We got a Kenwood as they bought out Delonghi, exactly same machine so very happy. 
We dont like change


----------



## sleuthey (31 Jan 2020)

As you have already addressed the mating surface between the glass plate and plastic flange my gut reaction is that the flange is slipping on its spindle. You could try levering it upwards and if it comes off easily try adding something with friction that is microwave safe to the inside of the sleeve on the flange.


----------



## Cycleops (31 Jan 2020)

raleighnut said:


> The old Toshiba is still working fine, over 40yrs of service.


The problem I understand is that although it may be working perfectly well the seals on the door can perish and fail causing radiation to leak. Might be worth checking.
https://interestingengineering.com/...u-know-if-your-microwave-has-a-radiation-leak


----------



## raleighnut (31 Jan 2020)

Cycleops said:


> The problem I understand is that although it may be working perfectly well the seals on the door can perish and fail causing radiation to leak. Might be worth checking.
> https://interestingengineering.com/...u-know-if-your-microwave-has-a-radiation-leak


Quote from the end of the article,

"_The radiation will not be in a high enough dose to cause you any harm_. "


----------



## oldwheels (31 Jan 2020)

Thanks for the replies. The spindle turns ok but the glass plate which sits on top turns but skips over the lugs and does not turn smoothly. If the picture downloads it shows the lugs which turn the plate. I think eventually friction on the plastic reduces the size and that is probably the root of the problem.
There seems to be some difference in the electronics for the flatbed ones.


----------



## johnnyb47 (31 Jan 2020)

I remember days gone by when my mum used to get her Microwave checked annually. The guy would come to the house and check the seals ect and sign it off. You never hear of it nowadays


----------



## presta (31 Jan 2020)

oldwheels said:


> Thanks for the replies. The spindle turns ok but the glass plate which sits on top turns but skips over the lugs and does not turn smoothly. If the picture downloads it shows the lugs which turn the plate. I think eventually friction on the plastic reduces the size and that is probably the root of the problem.
> There seems to be some difference in the electronics for the flatbed ones.
> View attachment 502691


If the pegs on the plate are jumping out of the drive hub there must be alot of friction somewhere preventing the plate from turning, and the only place that can be coming from is the wheels on the plastic support ring.


----------



## oldwheels (31 Jan 2020)

presta said:


> If the pegs on the plate are jumping out of the drive hub there must be alot of friction somewhere preventing the plate from turning, and the only place that can be coming from is the wheels on the plastic support ring.

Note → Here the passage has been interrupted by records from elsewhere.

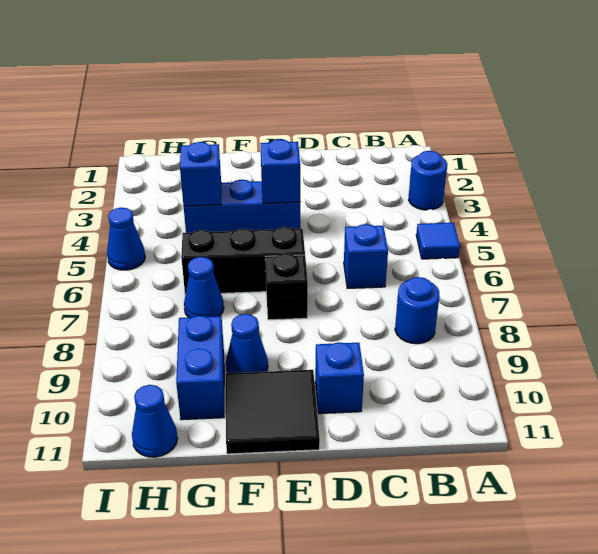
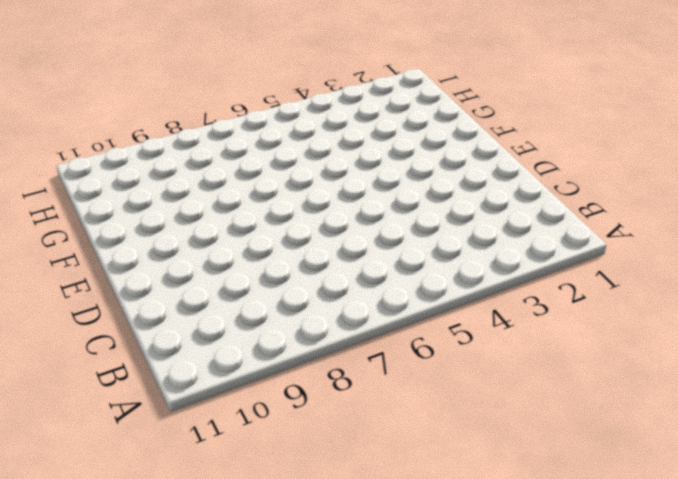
none -> blue 1x1 round brick [409,151,447,210]
none -> blue 1x1 tile [416,223,460,259]
none -> blue 1x1 round brick [395,277,439,344]

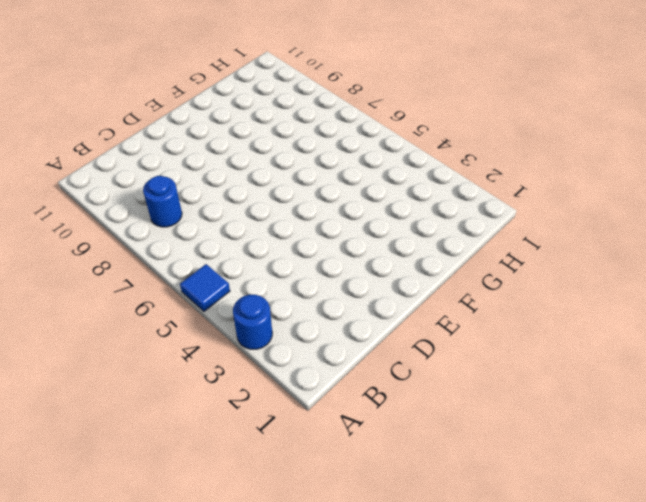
none -> blue 1x1 brick [344,224,388,289]
none -> blue 1x1 brick [315,342,364,414]
none -> blue 1x3 brick [184,179,300,233]

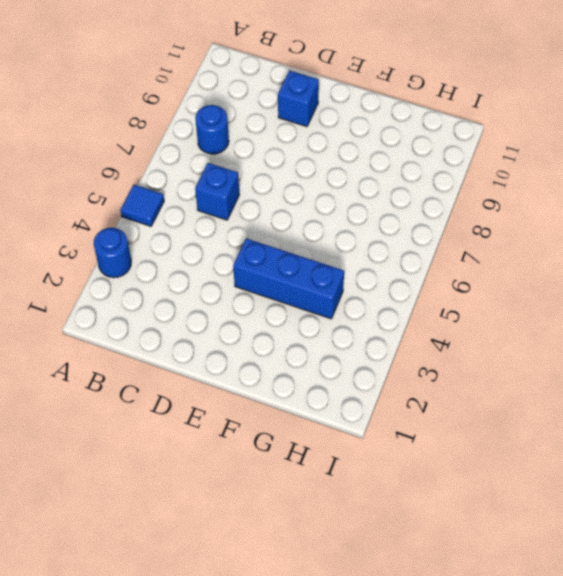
none -> black 1x3 brick [181,227,305,295]
none -> black 1x1 brick [265,254,308,320]
none -> black 2x2 tile [226,370,320,454]

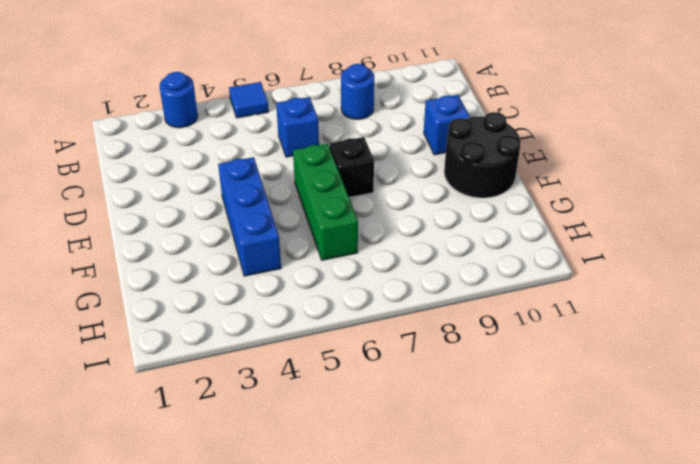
green 1x3 brick [293,144,358,260] -> black 1x3 brick [181,227,305,295]
black 2x2 round brick [444,112,521,198] -> black 2x2 tile [226,370,320,454]
none -> blue 1x1 cone [226,314,268,373]
none -> blue 1x1 cone [184,257,224,318]
none -> blue 1x2 brick [176,316,224,420]

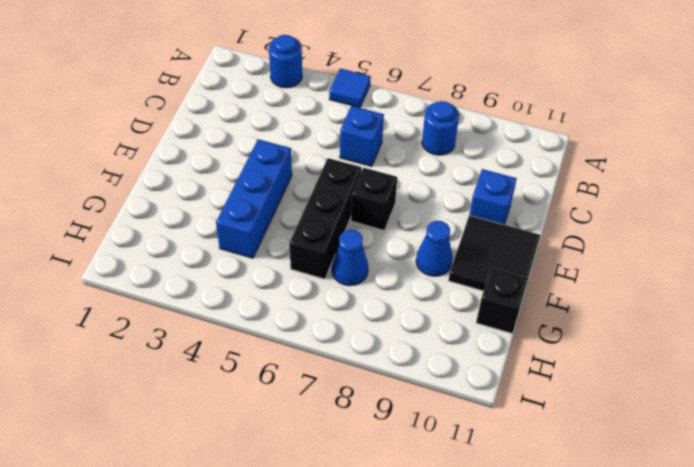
black 1x1 brick [476,268,528,333] -> none
none -> blue 1x2 brick [176,316,224,420]
none -> blue 1x1 cone [132,385,178,457]
none -> blue 1x1 cone [107,208,145,270]

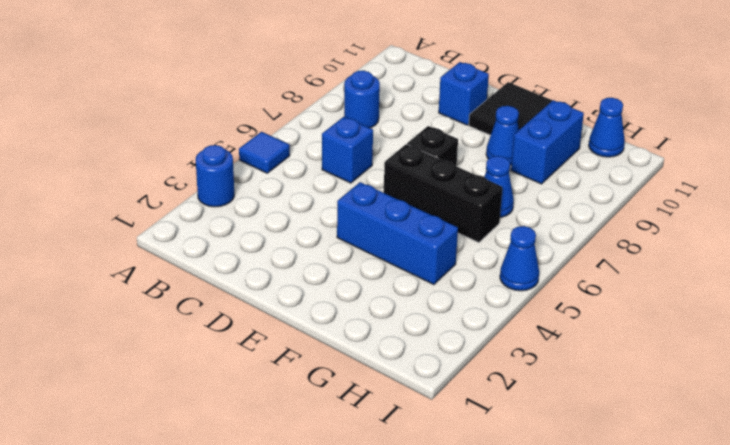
none -> blue 1x1 brick [260,139,300,203]
none -> blue 1x1 brick [180,142,221,206]

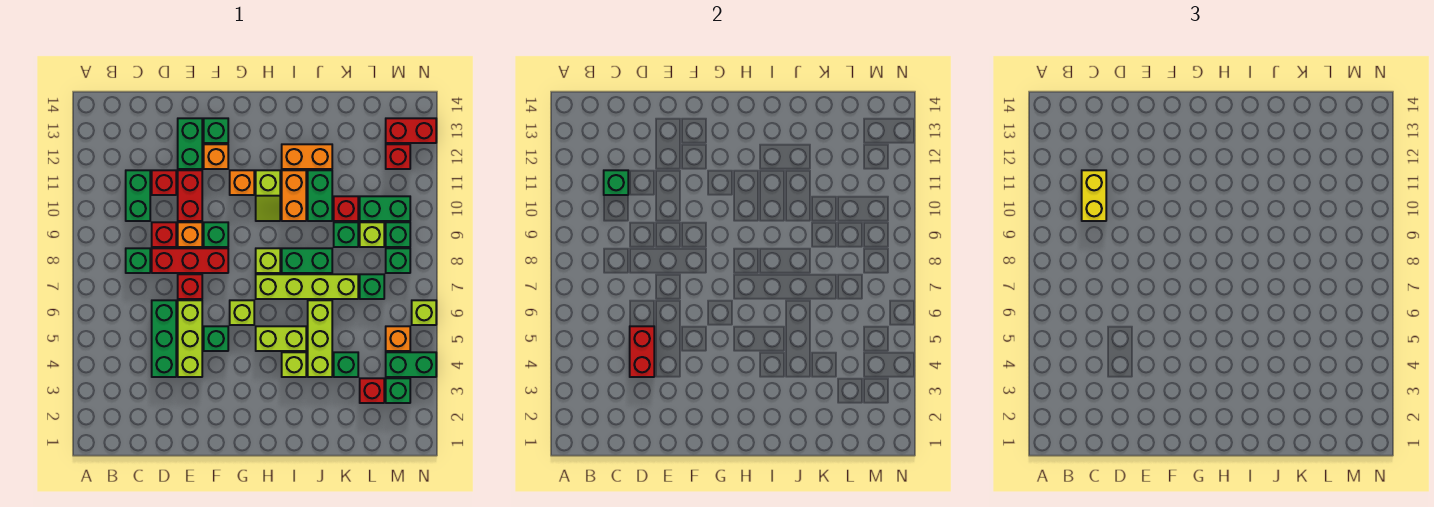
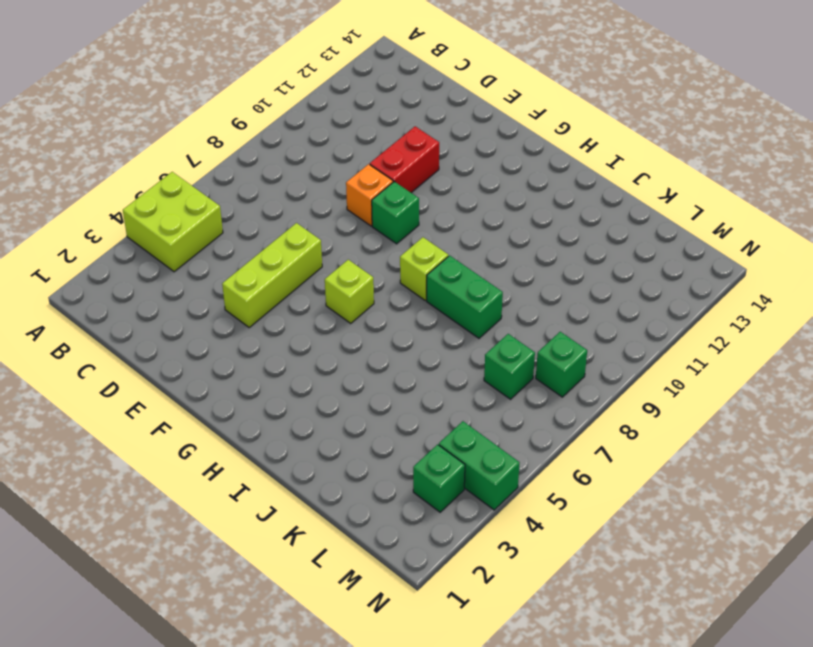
lime 2x2 brick [123,172,223,272] -> none
none -> green 1x1 brick [126,248,150,273]
none -> green 1x2 brick [126,170,150,221]
none -> green 1x3 brick [152,300,176,377]
none -> red 1x3 brick [152,248,228,273]

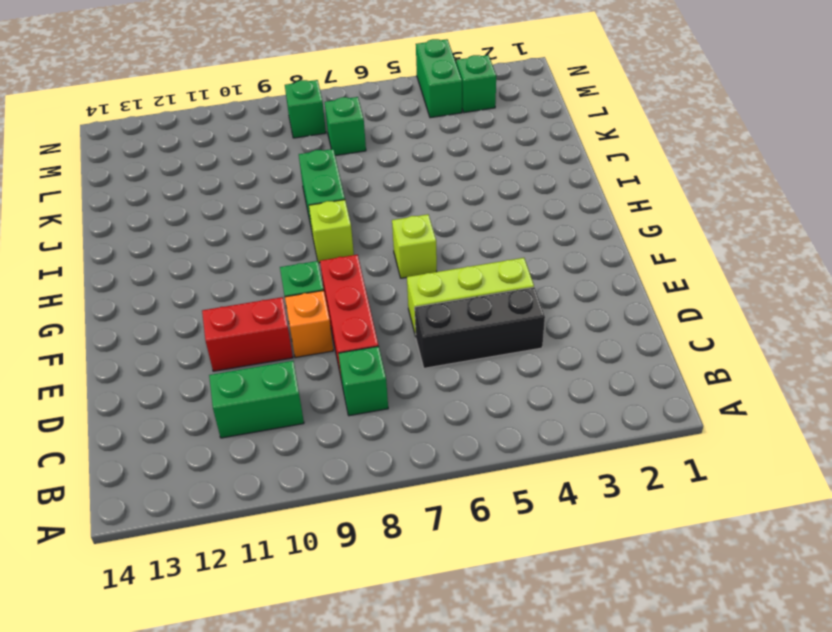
black 1x3 brick [415,287,545,368] -> green 1x3 brick [152,300,176,377]
none -> red 1x1 brick [152,222,176,247]
none -> red 1x1 brick [152,170,176,195]
none -> red 1x1 brick [178,274,202,299]
none -> green 1x2 brick [178,118,202,169]

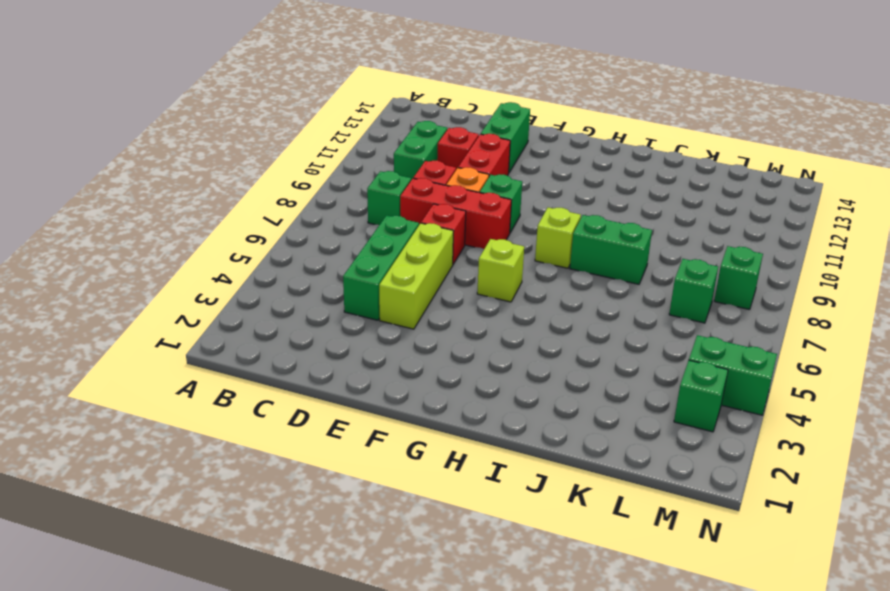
none -> green 1x1 brick [204,326,228,351]
none -> orange 1x1 brick [204,144,228,169]
none -> green 1x1 brick [204,118,228,143]
none -> orange 1x1 brick [230,170,254,195]

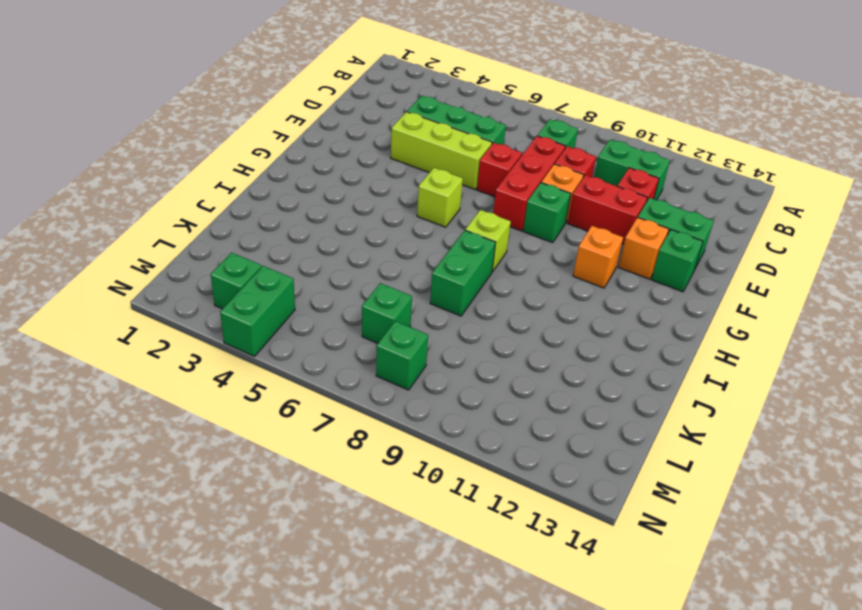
none -> green 1x1 brick [204,326,228,351]
none -> lime 1x2 brick [256,326,306,351]
none -> lime 1x4 brick [256,274,358,299]
none -> lime 1x2 slope [256,170,280,221]

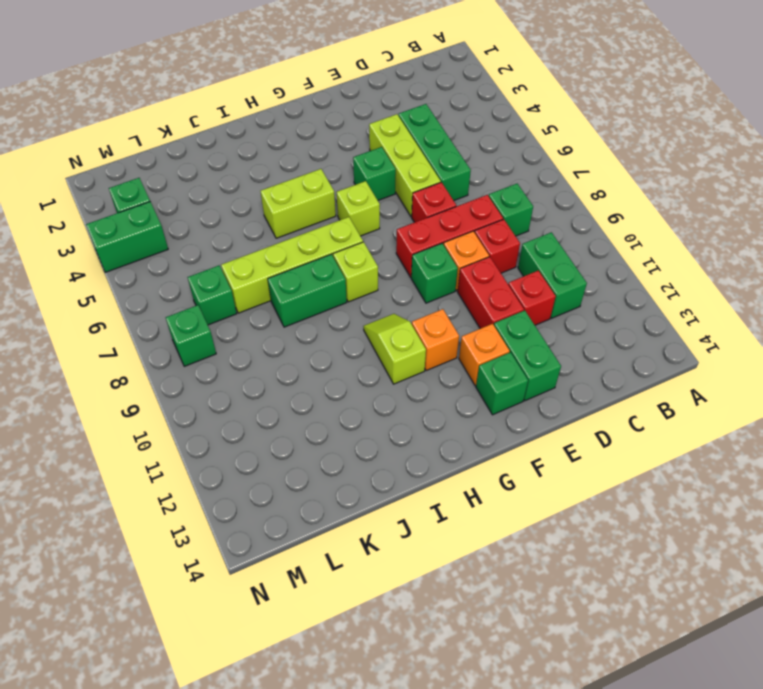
none -> lime 1x1 brick [282,352,306,377]
none -> orange 1x2 brick [282,170,306,221]
none -> orange 1x2 brick [282,144,332,169]
none -> lime 1x3 brick [308,300,332,377]

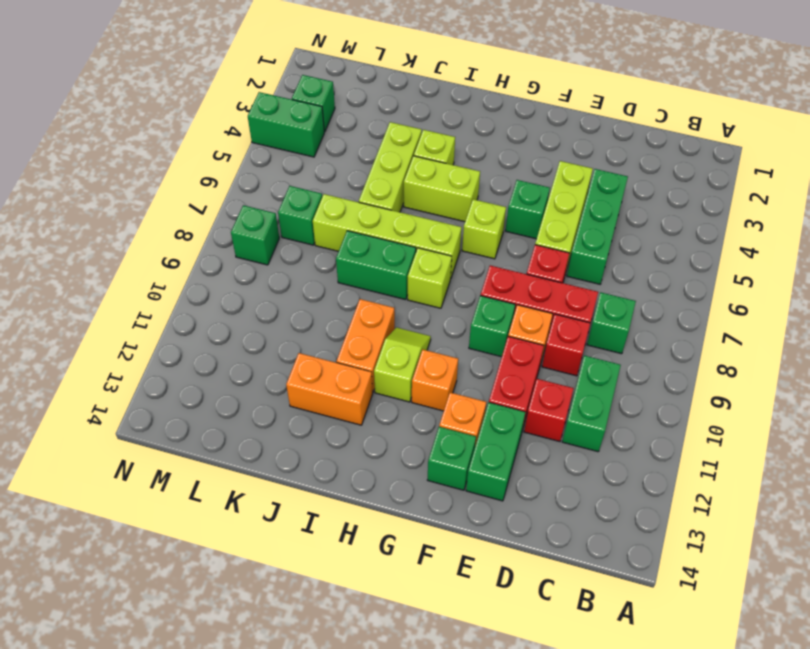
none -> green 1x2 brick [308,170,332,221]
none -> green 1x1 brick [334,352,358,377]
none -> green 1x1 brick [334,222,358,247]
none -> red 1x1 brick [334,196,358,221]

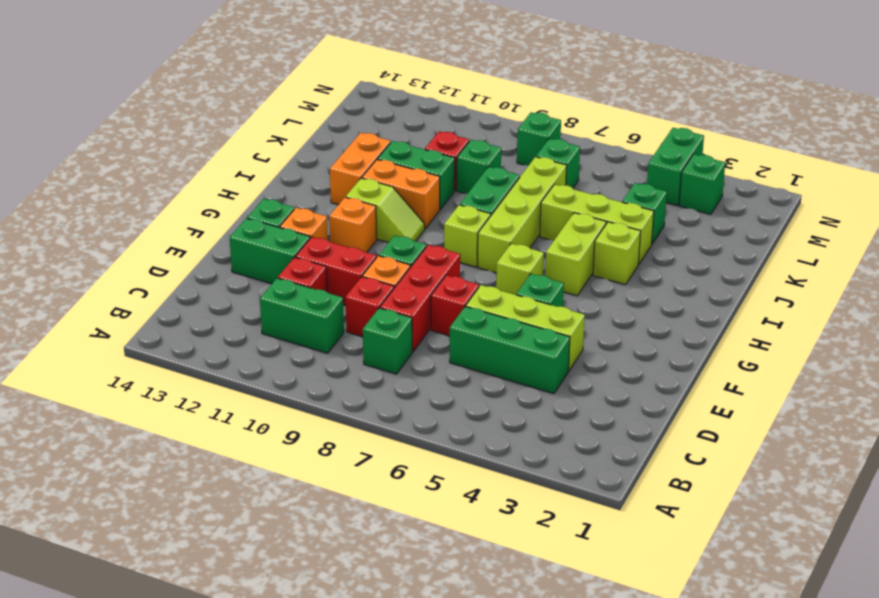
none -> red 1x1 brick [360,378,384,403]
none -> lime 1x1 brick [360,222,384,247]
none -> green 1x2 brick [360,196,410,221]
none -> orange 1x1 brick [386,326,410,351]

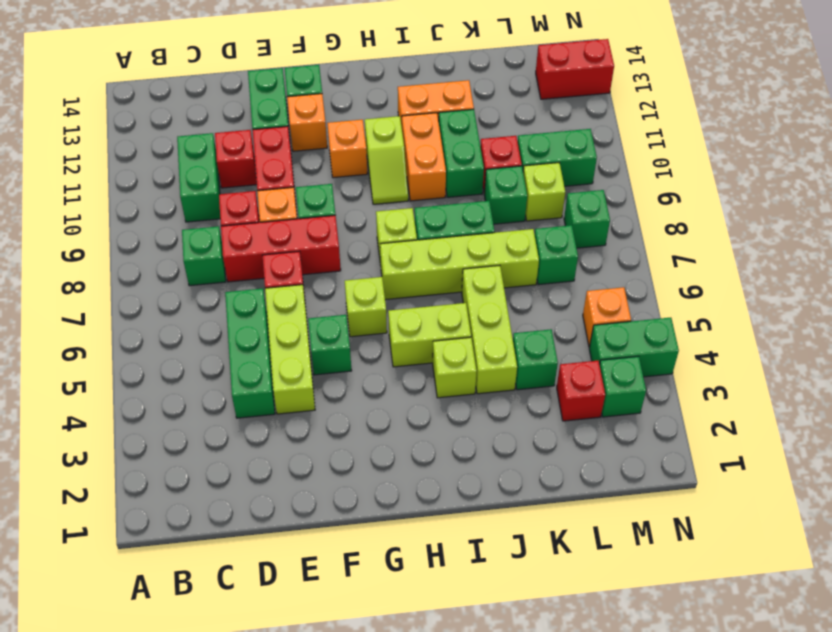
none -> green 1x1 brick [386,222,410,247]
none -> red 1x1 brick [386,144,410,169]
none -> lime 1x1 brick [412,300,436,325]
none -> green 1x1 brick [604,170,628,195]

The wheels seem free but I will check them again. You could be right as I never seriously questioned them.


----------



## oldwheels (1 Feb 2020)

I may have solved the problem. Took out the three legged bit under the glass which just pulls out. Coarse emery paper to increase friction then washing up liquid and boiling water on the underside of the glass plate. Once all dried out it seems to turn ok but needs a longer run which I don't have time for as off on a morning ferry and temperatures falling. Being Argyll and Bute they will probably not grit the roads on a Sunday.


----------



## classic33 (1 Feb 2020)

You'll have checked that there are no flat spots/irregularities on the rollers, and that they turn freely on their spindles.


----------



## Levo-Lon (2 Feb 2020)

raleighnut said:


> Quote from the end of the article,
> 
> "_The radiation will not be in a high enough dose to cause you any harm_. "




And to be fair an extra arm leg and eye are well handy


----------



## oldwheels (2 Feb 2020)

classic33 said:


> You'll have checked that there are no flat spots/irregularities on the rollers, and that they turn freely on their spindles.


Never thought of flat spots but not at home for a few days so cannot check until then. The only flat bed one that fits is in Argos Fort William but with tomorrow’s forecast of high winds not going there in case of trees down on the road which would mean a long diversion.


----------